## Directions for this task
Copy the text of these records line for line, changing nothing, and leave the pictures out.

======== Records shown ========

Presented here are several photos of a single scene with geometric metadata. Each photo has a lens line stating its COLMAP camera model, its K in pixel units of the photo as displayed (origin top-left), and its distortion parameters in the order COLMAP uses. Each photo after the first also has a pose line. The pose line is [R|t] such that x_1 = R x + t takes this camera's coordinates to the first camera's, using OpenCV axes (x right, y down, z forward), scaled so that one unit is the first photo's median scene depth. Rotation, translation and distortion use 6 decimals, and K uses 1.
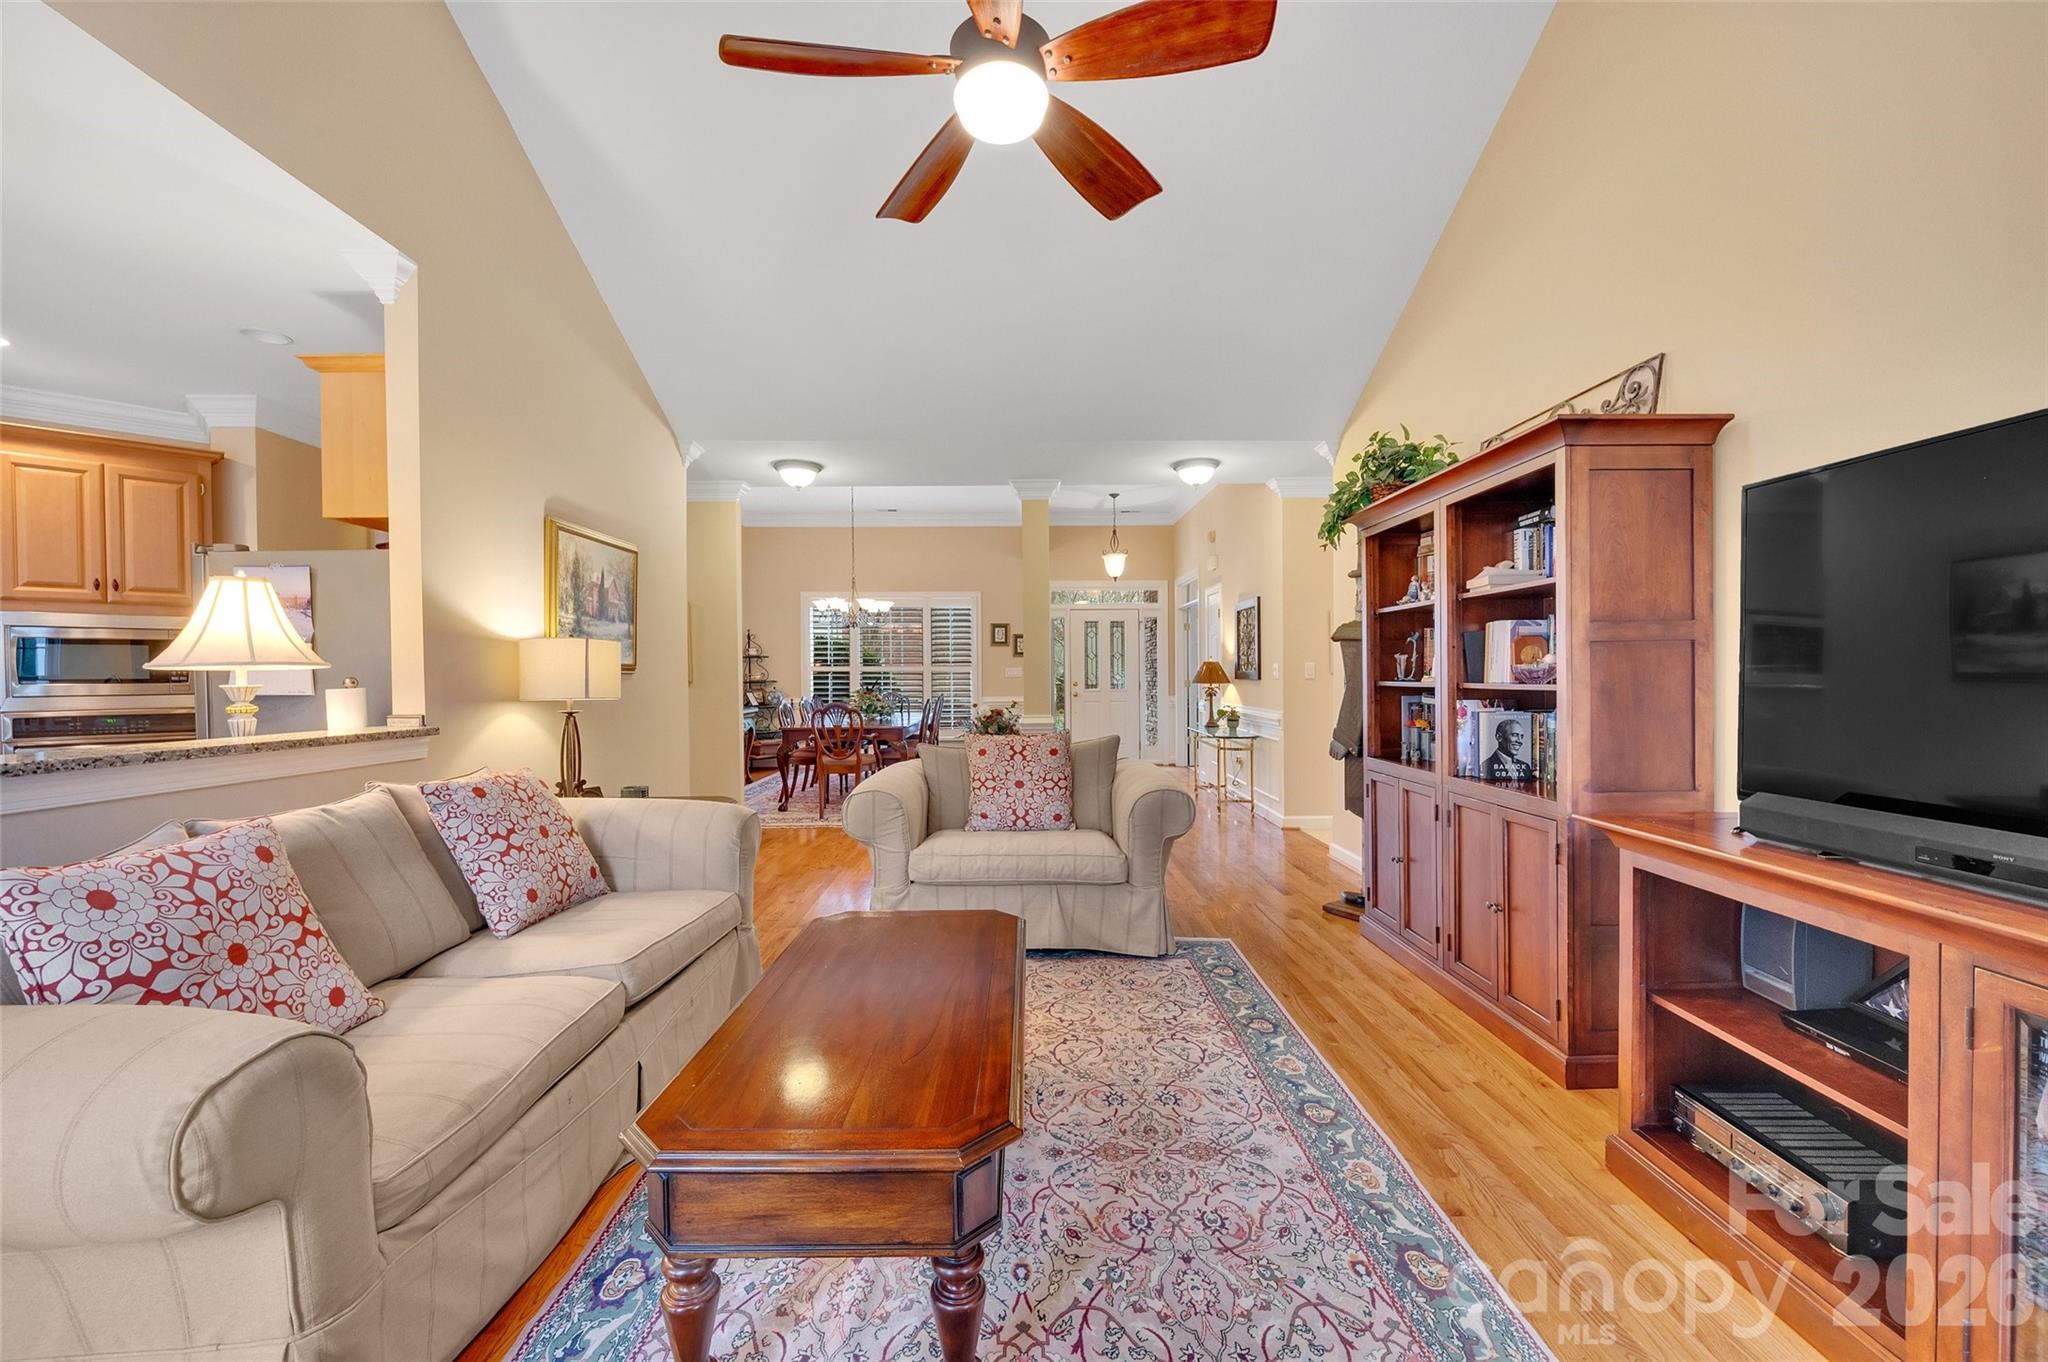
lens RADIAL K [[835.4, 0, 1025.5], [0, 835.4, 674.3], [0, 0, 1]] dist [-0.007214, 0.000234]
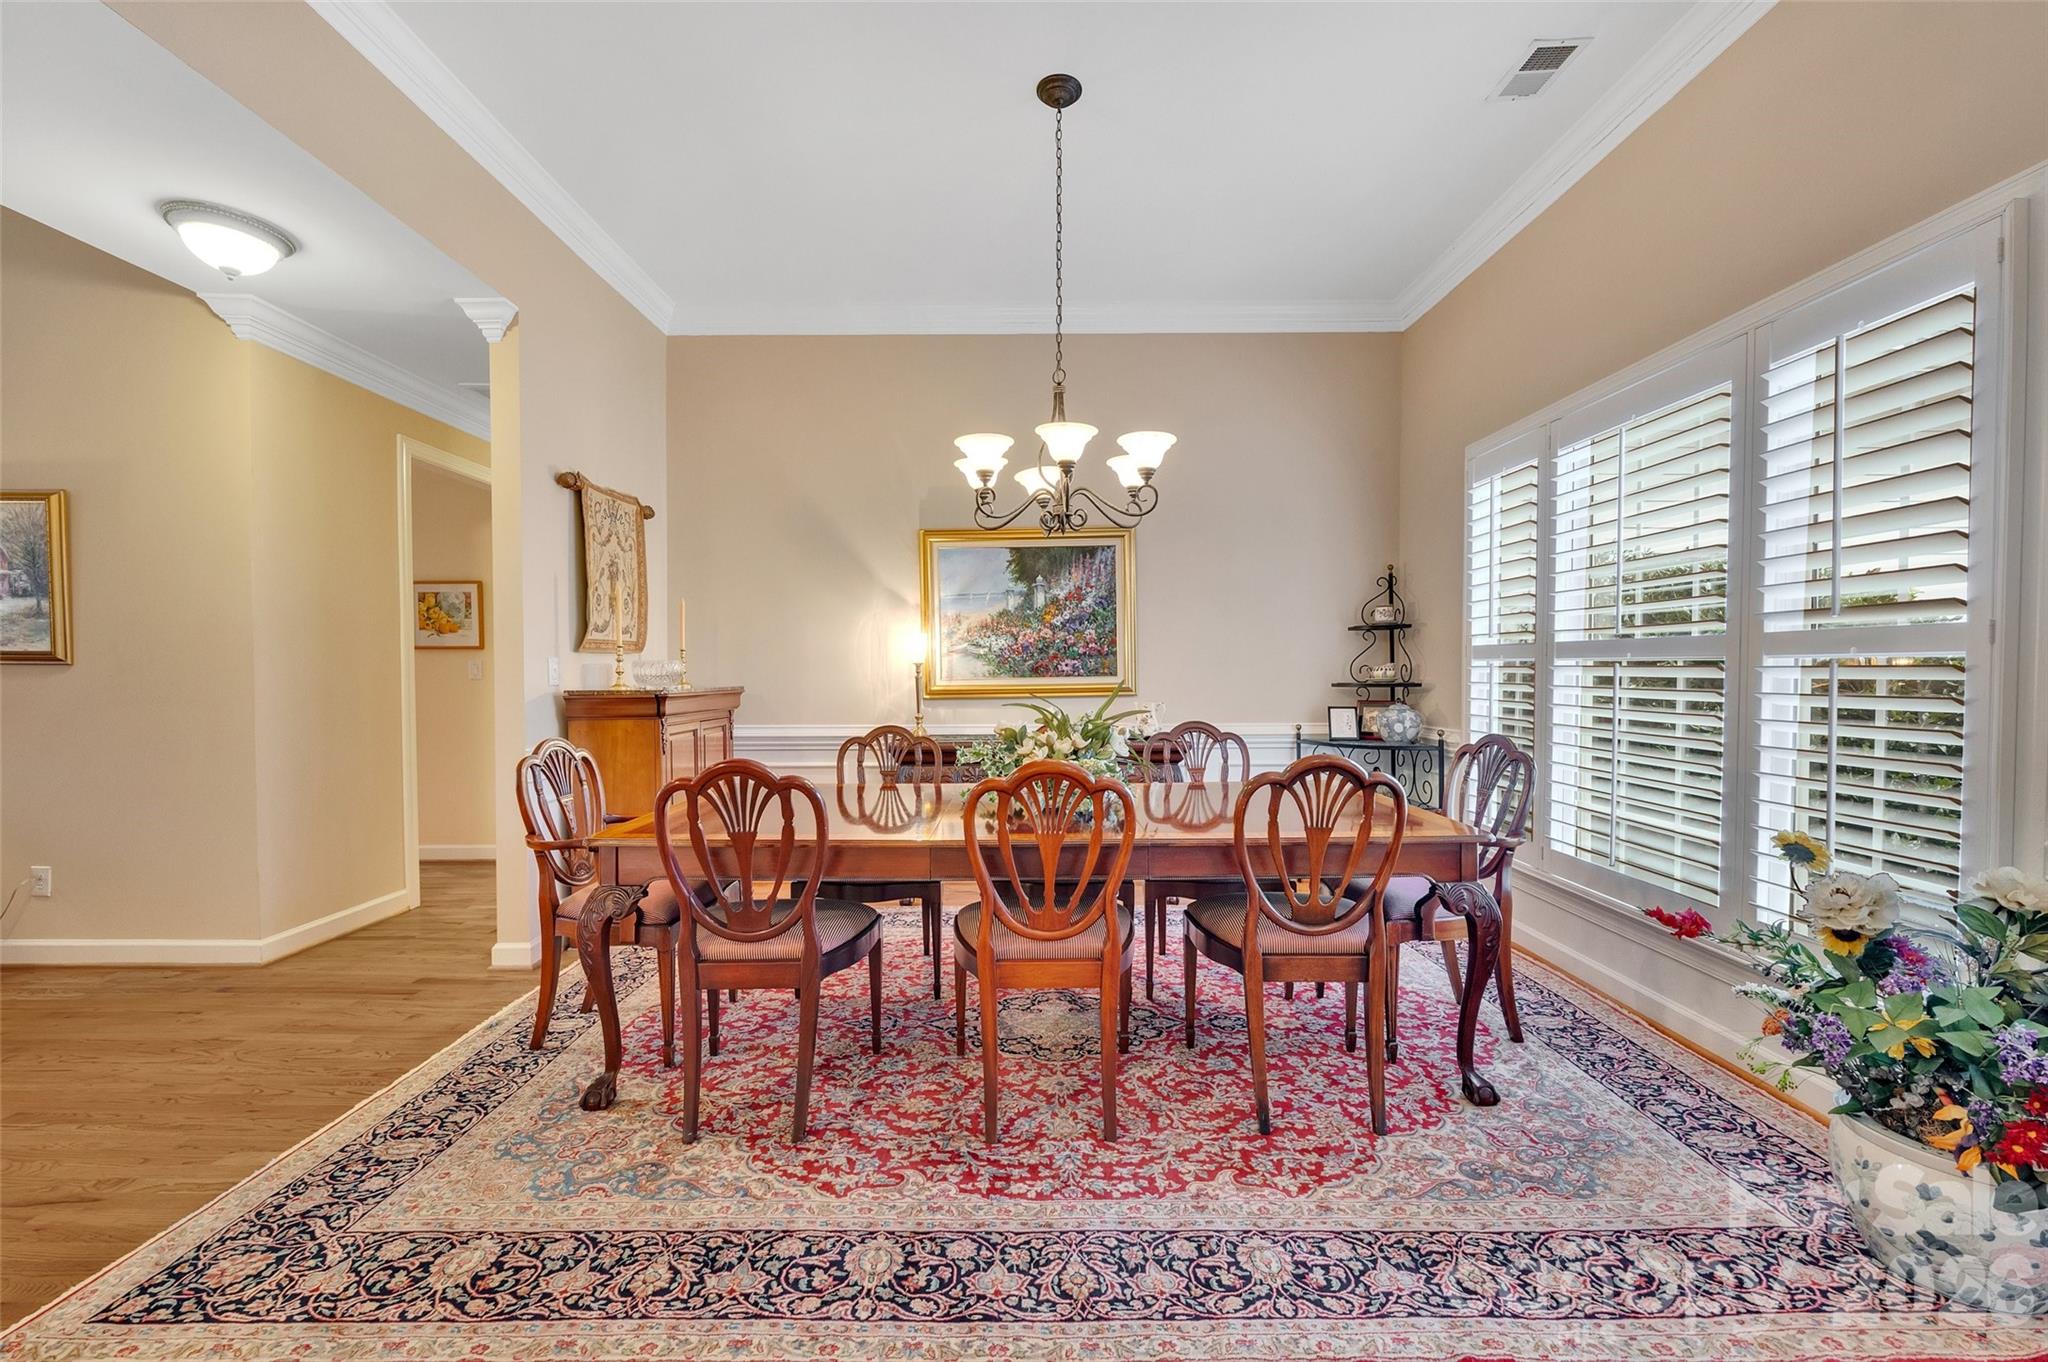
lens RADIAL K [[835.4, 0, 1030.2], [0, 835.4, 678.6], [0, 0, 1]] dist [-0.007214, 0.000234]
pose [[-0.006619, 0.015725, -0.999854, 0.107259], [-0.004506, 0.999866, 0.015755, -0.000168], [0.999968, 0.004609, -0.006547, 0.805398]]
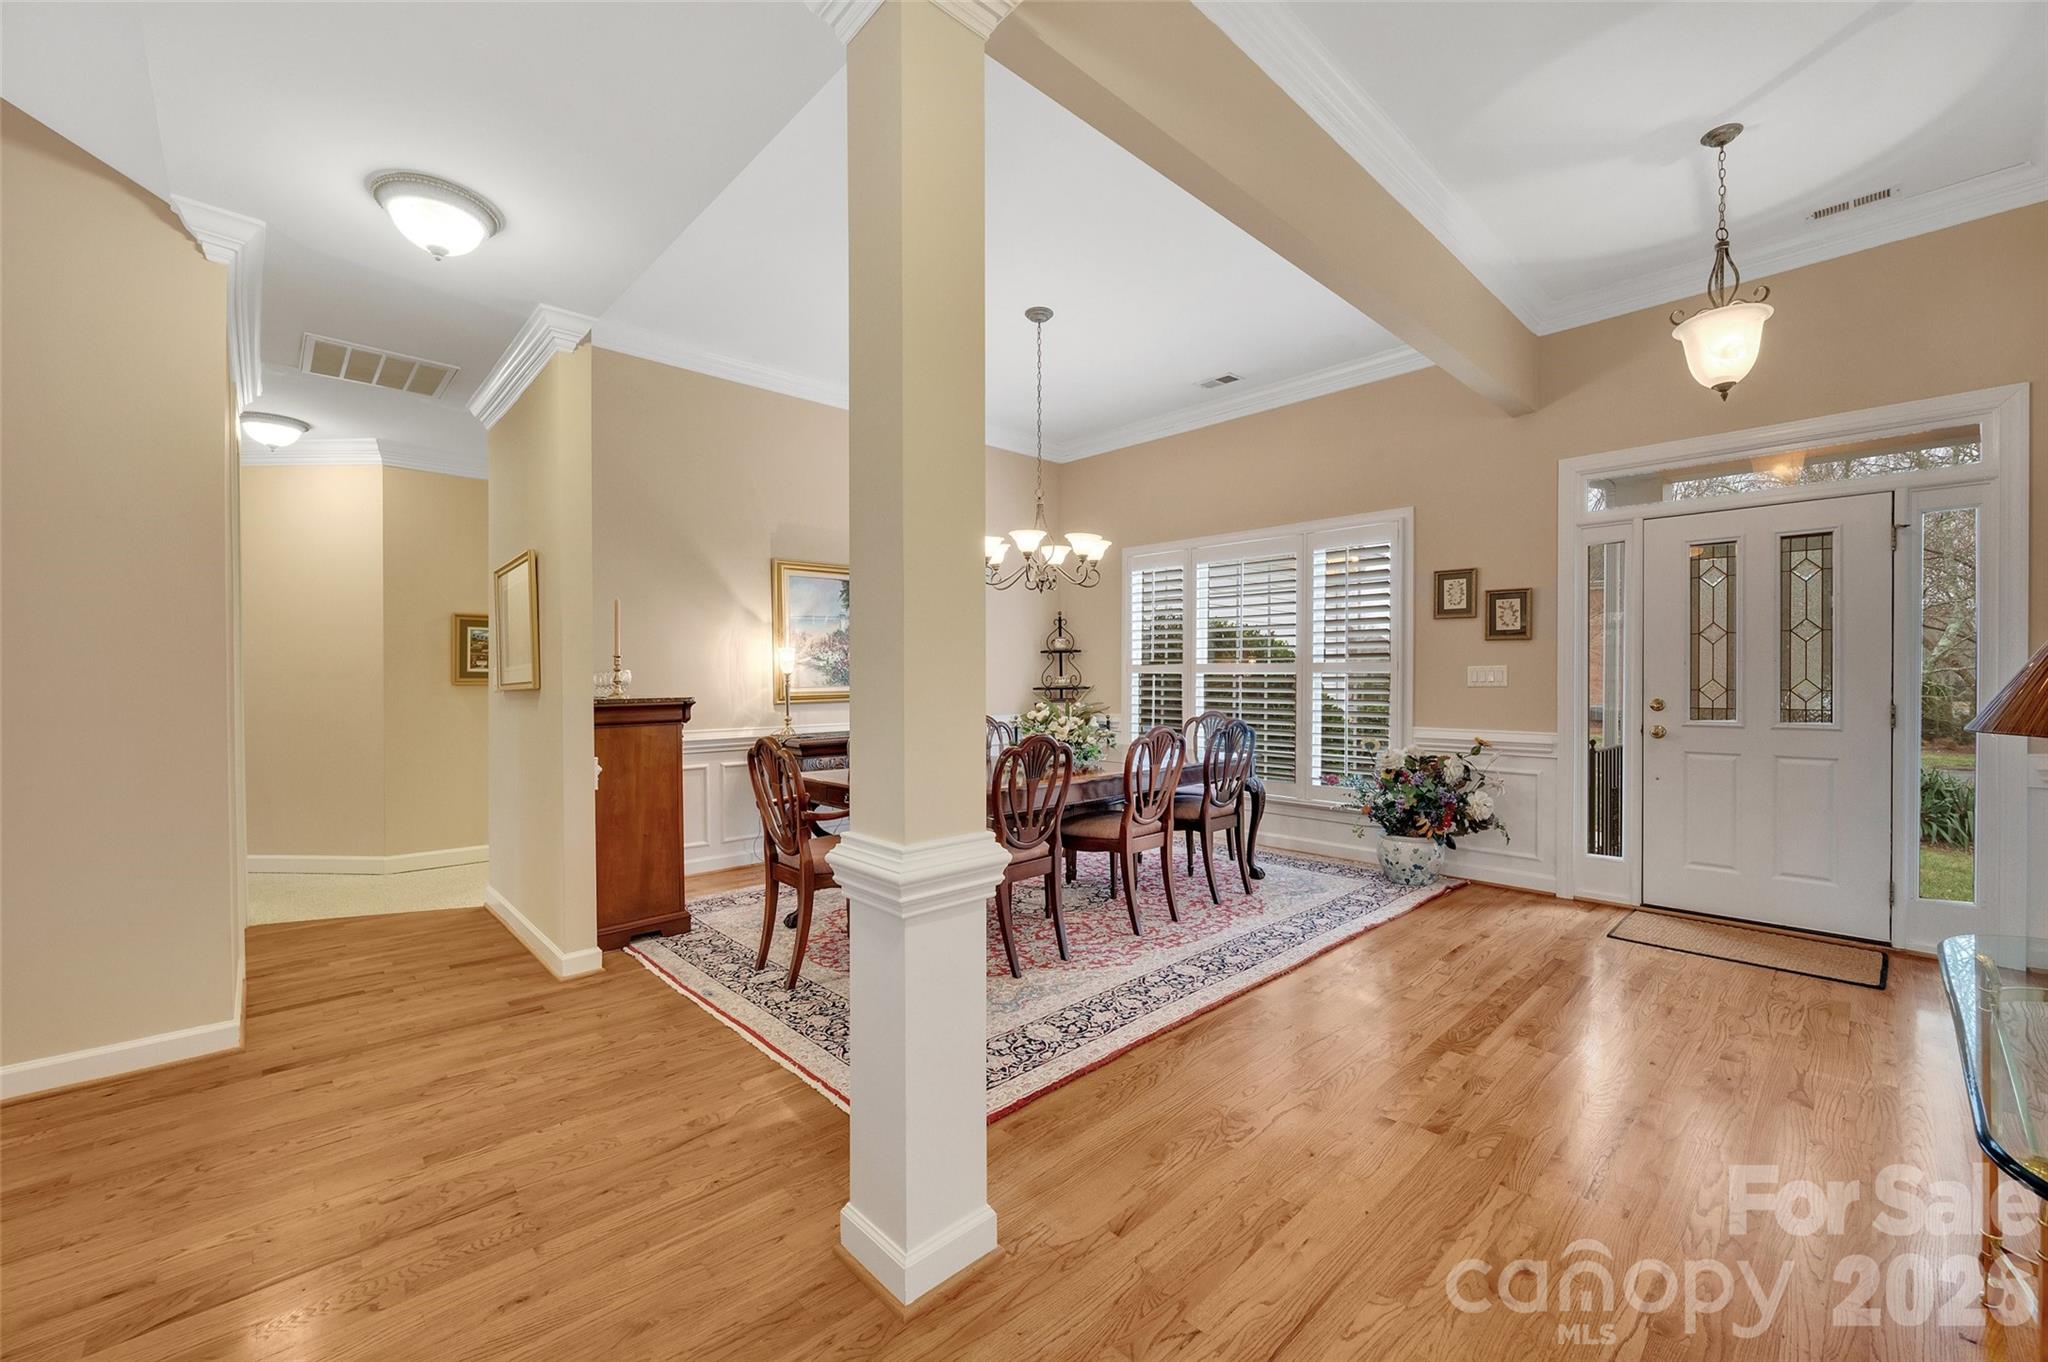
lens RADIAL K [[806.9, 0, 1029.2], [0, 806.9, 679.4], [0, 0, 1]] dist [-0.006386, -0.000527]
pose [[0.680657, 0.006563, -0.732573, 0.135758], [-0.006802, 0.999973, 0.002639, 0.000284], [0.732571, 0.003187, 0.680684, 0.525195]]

========

## Problem solution
Presented here are several photos of a single scene with geometric metadata. Each photo has a lens line stating its COLMAP camera model, its K in pixel units of the photo as displayed (origin top-left), and its distortion parameters in the order COLMAP uses. Each photo after the first also has a pose line. The pose line is [R|t] such that x_1 = R x + t takes this camera's coordinates to the first camera's, using OpenCV axes (x right, y down, z forward), scaled so that one unit is the first photo's median scene depth. Rotation, translation and distortion use 6 decimals, and K uses 1.
lens RADIAL K [[835.4, 0, 1025.5], [0, 835.4, 674.3], [0, 0, 1]] dist [-0.007214, 0.000234]
lens RADIAL K [[835.4, 0, 1030.2], [0, 835.4, 678.6], [0, 0, 1]] dist [-0.007214, 0.000234]
pose [[-0.006619, 0.015725, -0.999854, 0.107259], [-0.004506, 0.999866, 0.015755, -0.000168], [0.999968, 0.004609, -0.006547, 0.805398]]
lens RADIAL K [[806.9, 0, 1029.2], [0, 806.9, 679.4], [0, 0, 1]] dist [-0.006386, -0.000527]
pose [[0.680657, 0.006563, -0.732573, 0.135758], [-0.006802, 0.999973, 0.002639, 0.000284], [0.732571, 0.003187, 0.680684, 0.525195]]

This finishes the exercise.